Germany Drops Opposition to Russian Oil Embargo

NTD Newsroom
By NTD Newsroom
April 28, 2022Business News
Germany Drops Opposition to Russian Oil Embargo
Robert Habeck, Minister for Economic Affairs and Climate Protection, talks during a press conference in Dusseldorf, Germany, on Feb. 22, 2022. (Roberto Pfeil /Getty Images)

Oil prices rose on Thursday in the Federal Republic of Germany, as the German government has signaled its willingness to join the other EU members in an embargo of Russian oil exports.

On Thursday, Brent Crude futures rose by $2.27 to a total of $107.59 per barrel, whereas U.S. West Texas Intermediate crude rose by $3.34 to $105.36 per barrel.

Previously, Germany has rejected the notion of an oil embargo, as the country has been significantly reliant on oil imports from Russia to keep the engine of their economy running. However, in recent days, the German government has suggested it will be reversing its approach in the near future, joining the rest of the EU in a ban on Russian petroleum.

“Today I can say that an [oil] embargo has become manageable for Germany,” German Economy Minister Robert Habeck told reporters in Poland on Tuesday.

Among the major European powers, Germany is one of the most reliant on Russian oil. The roots of Germany’s current energy crisis lie in the early 2010s, when the country resolved to dismantle its nuclear energy program in response to the 2011 Fukushima nuclear accident in Japan.

Simultaneously, Germany worked to build an energy partnership with Russia through the construction of the Nord Stream pipelines, which would bypass the former Soviet buffer states by tunneling under the Baltic Sea to deliver natural gas directly to Germany, giving Russia significant leverage in the heart of the EU.

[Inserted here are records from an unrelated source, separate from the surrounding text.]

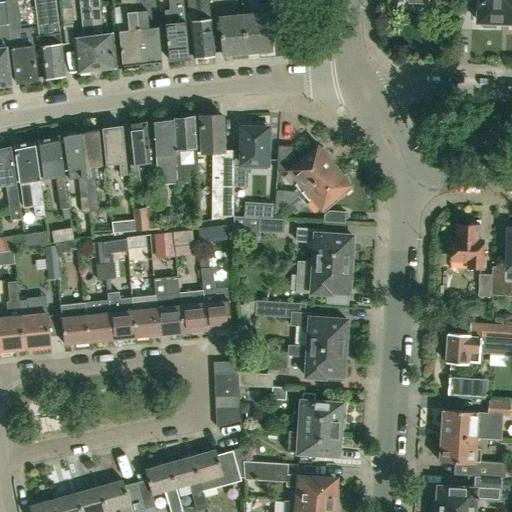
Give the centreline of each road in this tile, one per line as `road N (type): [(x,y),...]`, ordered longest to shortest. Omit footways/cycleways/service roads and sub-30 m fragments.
road 1 (residential): [(0,460),(185,423),(196,411),(197,386),(167,360),(0,377)]
road 2 (residential): [(0,115),(142,94),(359,85)]
road 3 (residential): [(384,511),(404,178)]
road 4 (unclassified): [(511,87),(359,85)]
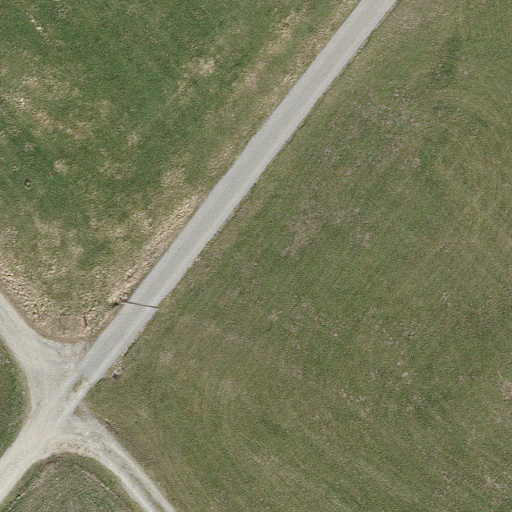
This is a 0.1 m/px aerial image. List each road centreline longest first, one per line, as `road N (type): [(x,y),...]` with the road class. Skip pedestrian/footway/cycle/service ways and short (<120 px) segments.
road 1 (track): [(380,0),(0,491)]
road 2 (track): [(0,320),(153,511)]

The situation in Germany is contrasted by that in neighboring France, which now derives 70 percent of its energy from nuclear power. At the same time Germany was dismantling its nuclear program under pressure from environmentalist groups, France significantly scaled up its own nuclear program; now the latter is blessed with a relatively high degree of energy independence among European countries, whereas the former has become involved in the geopolitical negotiations and sanctions accompanying the Russo-Ukrainian war.

At the start of the war, Germany relied on Russia for about one-third of its oil supply. Germany has scaled down its reliance on Russian oil since then, with Habeck reporting that only 25 percent of Germany’s oil supply came from Russia last month. In his most recent update on Tuesday, Habeck stated that only 12 percent of Germany’s oil was coming from Russia, with all of it being processed by a single refinery in northeastern Germany.